Though this is not a financial amnesty — the owner or loan originator takes first loss — it will liquefy what is otherwise dead capital.

 

To finance these expenditures, the government would sell bonds and pay them off in part with the proceeds from the sale of land to developers.

 

Confederate_bond

You have to be a little careful when selling long bonds ….

 

Property owners would not have to sell, but those who did would have an option to buy property back from the corporation.

 

Good principles both: voluntary participation and a right of redemption.  And the next principle too is a good one:

 

The federal corporation would have nothing to do with the redevelopment of the land; those plans would be drawn up by local authorities and developers.

 

In simple terms, it’s reinsurance writ large, and though the Times labors to make him sound inconsistent, Mr. Baker is quite logical:

 

His effort is filled with paradoxes. Mr. Baker has devoted much of his Congressional career to reining in the quasi-governmental lending giants Fannie Mae and Freddie Mac, saying they have too much power.  Now, “as free market as I am,” he said, he wants the government to take action in a way it never has before.

 

Paradoxes?  Pfui.  Mr. Baker, to do him proper credit, is being entirely consistent.  In his quest to regulate the GSEs, Mr. Baker has focused on placing proper curbs on the use of sovereign credit enhancement, and in his Louisiana proposal, Mr. Baker is likewise crafting a logical balance between whole credit and stop-loss (government role) and retail origination and first loss (private-sector role).  As I said in my prescription:

 

The corollary to thinking big is not acting small.  It is up to the Federal government:

 

·         To provide the strategic vision

·         To make the big, fundamental decisions that are preconditions of advancement but must inevitably inflame a quarter of the populace

·         To establish the major initiatives

·         To fund the last loss (see next section)

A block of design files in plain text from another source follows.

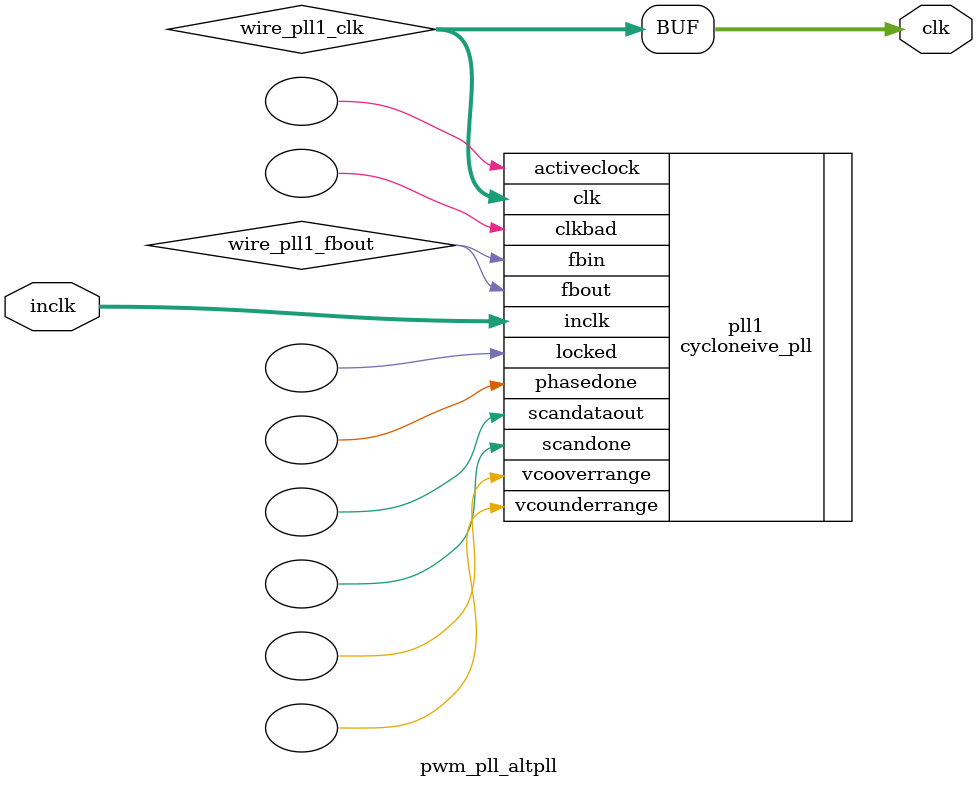
<source format=v>






//synthesis_resources = cycloneive_pll 1 
//synopsys translate_off
`timescale 1 ps / 1 ps
//synopsys translate_on
module  pwm_pll_altpll
	( 
	clk,
	inclk) /* synthesis synthesis_clearbox=1 */;
	output   [4:0]  clk;
	input   [1:0]  inclk;
`ifndef ALTERA_RESERVED_QIS
// synopsys translate_off
`endif
	tri0   [1:0]  inclk;
`ifndef ALTERA_RESERVED_QIS
// synopsys translate_on
`endif

	wire  [4:0]   wire_pll1_clk;
	wire  wire_pll1_fbout;

	cycloneive_pll   pll1
	( 
	.activeclock(),
	.clk(wire_pll1_clk),
	.clkbad(),
	.fbin(wire_pll1_fbout),
	.fbout(wire_pll1_fbout),
	.inclk(inclk),
	.locked(),
	.phasedone(),
	.scandataout(),
	.scandone(),
	.vcooverrange(),
	.vcounderrange()
	`ifndef FORMAL_VERIFICATION
	// synopsys translate_off
	`endif
	,
	.areset(1'b0),
	.clkswitch(1'b0),
	.configupdate(1'b0),
	.pfdena(1'b1),
	.phasecounterselect({3{1'b0}}),
	.phasestep(1'b0),
	.phaseupdown(1'b0),
	.scanclk(1'b0),
	.scanclkena(1'b1),
	.scandata(1'b0)
	`ifndef FORMAL_VERIFICATION
	// synopsys translate_on
	`endif
	);
	defparam
		pll1.bandwidth_type = "auto",
		pll1.clk0_divide_by = 1,
		pll1.clk0_duty_cycle = 50,
		pll1.clk0_multiply_by = 4,
		pll1.clk0_phase_shift = "0",
		pll1.clk1_divide_by = 4,
		pll1.clk1_duty_cycle = 50,
		pll1.clk1_multiply_by = 1,
		pll1.clk1_phase_shift = "0",
		pll1.clk2_divide_by = 5,
		pll1.clk2_duty_cycle = 50,
		pll1.clk2_multiply_by = 4,
		pll1.clk2_phase_shift = "0",
		pll1.inclk0_input_frequency = 25000,
		pll1.operation_mode = "no_compensation",
		pll1.pll_type = "auto",
		pll1.lpm_type = "cycloneive_pll";
	assign
		clk = {wire_pll1_clk[4:0]};
endmodule //pwm_pll_altpll
//VALID FILE

</source>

·         To get out of the way once this is done

 

The Administration appears finally to be noticing.

 

Bush_in_new_orleans

President Bush and New Orleans Mayor Ray Nagin, September 12, 2005

 

Sean Reilly, a member of the Louisiana Recovery Authority, said [Donald E. Powell, the president’s Gulf Coast recovery czar] had told him the White House was “on board” with the concept, but needed to tweak the idea a bit.

 

“It came very close,” said Walter Isaacson, vice chairman of the Louisiana Recovery Authority, established by the governor to oversee reconstruction. Top White House advisers “basically like the principle,” he said. And there were promises from them that “we’ll work with you, and we’ll get it on the fast track” for hearings in the Senate Banking, Housing and Urban Affairs Committee [whose House counterpart Mr. Baker chairs. — Ed.], Mr. Isaacson said.

 

Mr. Baker’s fellow conservatives, in Congress and out, are worried about the huge scale of his proposed intervention.

 

Entirely legitimate fears, to be sure.

 

In the House Financial Services Committee, several members tried unsuccessfully to limit the proposal’s spending and duration, or to require that it break even.

 

A rule requiring breakeven would either be toothless or, if toothy, fatal to the intervention.  Worst of all would be a ‘compromise’ that blocks rapid credit delivery while gumming it to death with vague regulations.

 

“It is irresponsible for Congress to write a blank check, drawn on the account of American taxpayers, bound only by the imagination of politicians,” said Representative Jeb Hensarling, Republican of Texas. “We need to ensure that taxpayers are not asked again two or three years from now to pay for the same disaster.”

 

This too is entirely fair.  Let there be no doubt, structuring the financial risks and aligning incentives is challenging.

 

Mr. Baker says to his critics: “If not this, what? And the answers are not good.”

 

As usual, Barney Frank gets it:

 

Barney_frank_wapo

Barney Frank, talking as usual

 

In the House, his idea was embraced by liberals - “I think it’s a good idea,” said Representative Barney Frank, Democrat of Massachusetts - and shunned by many conservatives. The proposal is about as “good as you get,” Mr. Isaacson said. “My feeling is it’s a test of how sincere the administration is in saying it wants a careful and smart rebuilding effort.”